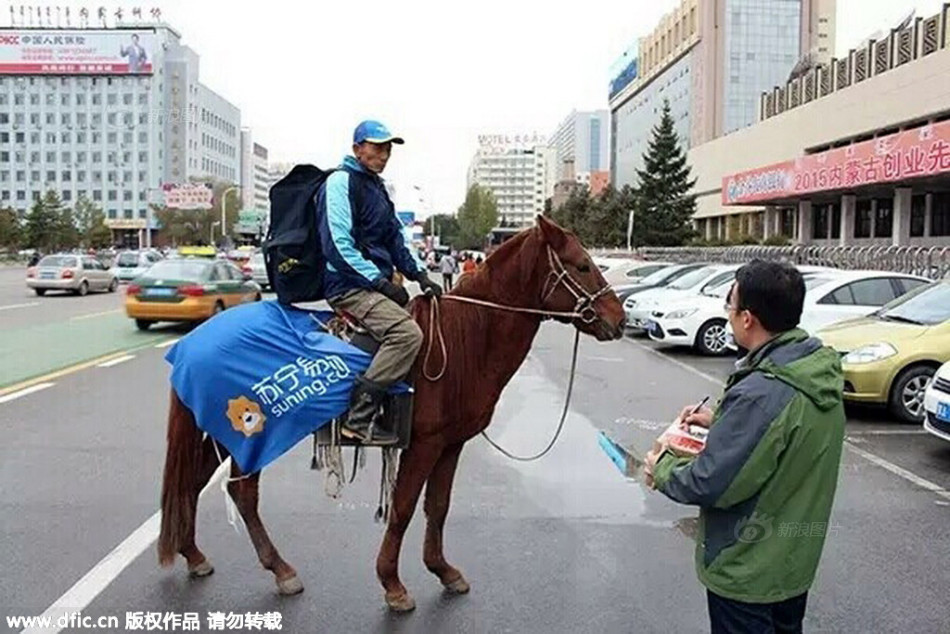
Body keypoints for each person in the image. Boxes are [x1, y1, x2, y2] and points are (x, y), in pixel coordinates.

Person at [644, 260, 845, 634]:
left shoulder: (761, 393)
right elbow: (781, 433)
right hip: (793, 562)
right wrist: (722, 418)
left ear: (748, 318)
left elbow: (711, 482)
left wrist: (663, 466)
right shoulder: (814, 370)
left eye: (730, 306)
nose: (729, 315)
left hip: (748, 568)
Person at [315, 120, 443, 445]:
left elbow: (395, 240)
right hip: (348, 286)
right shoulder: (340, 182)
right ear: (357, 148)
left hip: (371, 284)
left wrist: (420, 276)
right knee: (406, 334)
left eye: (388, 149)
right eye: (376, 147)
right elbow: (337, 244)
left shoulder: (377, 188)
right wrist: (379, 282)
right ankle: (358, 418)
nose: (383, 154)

________________________________________

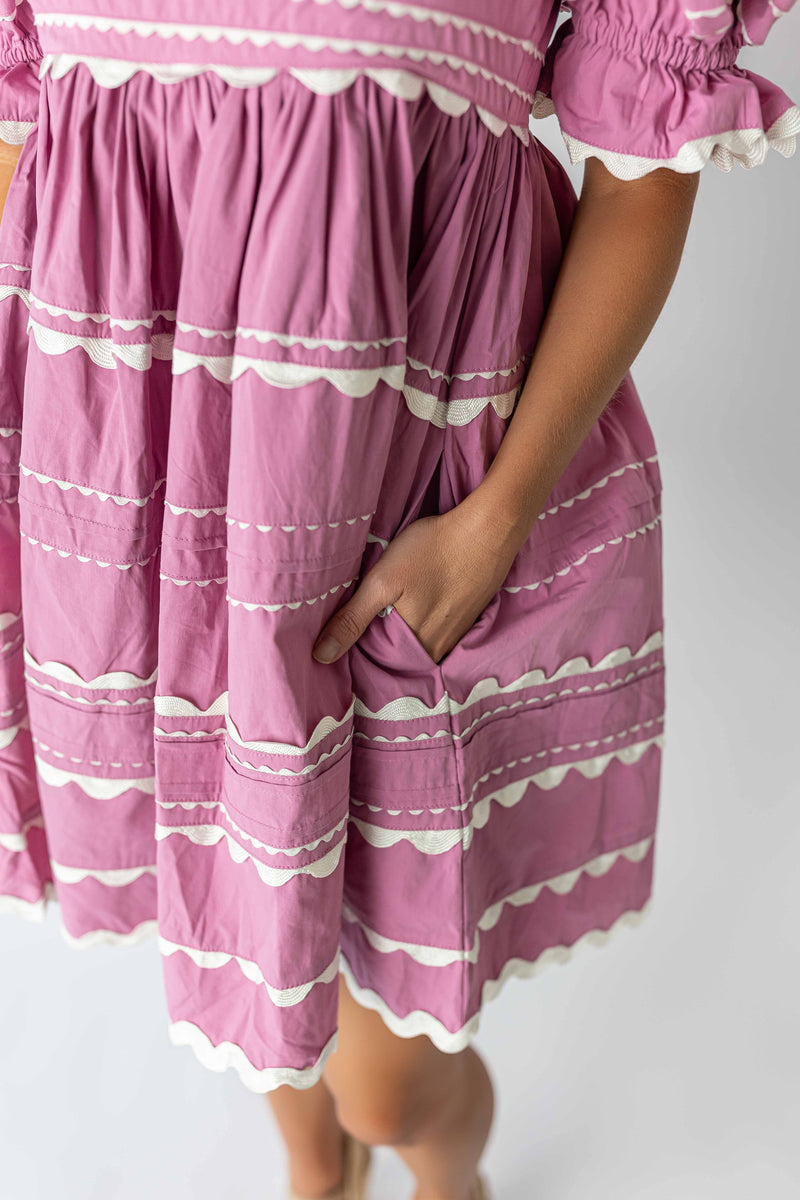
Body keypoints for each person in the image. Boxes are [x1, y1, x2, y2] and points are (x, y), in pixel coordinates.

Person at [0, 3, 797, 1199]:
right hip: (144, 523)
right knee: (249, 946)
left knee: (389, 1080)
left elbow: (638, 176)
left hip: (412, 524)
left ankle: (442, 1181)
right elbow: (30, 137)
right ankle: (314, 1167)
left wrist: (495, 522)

________________________________________

▸ Work task: Nothing should appear in the answer except the lines above from the line with "right wrist: (722, 418)" through the line with "right ear: (357, 148)", both included, written out exactly.

▸ Result for this exercise:
right wrist: (722, 418)
left ear: (748, 318)
left elbow: (711, 482)
left wrist: (663, 466)
right shoulder: (814, 370)
left eye: (730, 306)
nose: (729, 315)
left hip: (748, 568)
Person at [315, 120, 443, 445]:
left elbow: (395, 240)
right hip: (348, 286)
right shoulder: (340, 182)
right ear: (357, 148)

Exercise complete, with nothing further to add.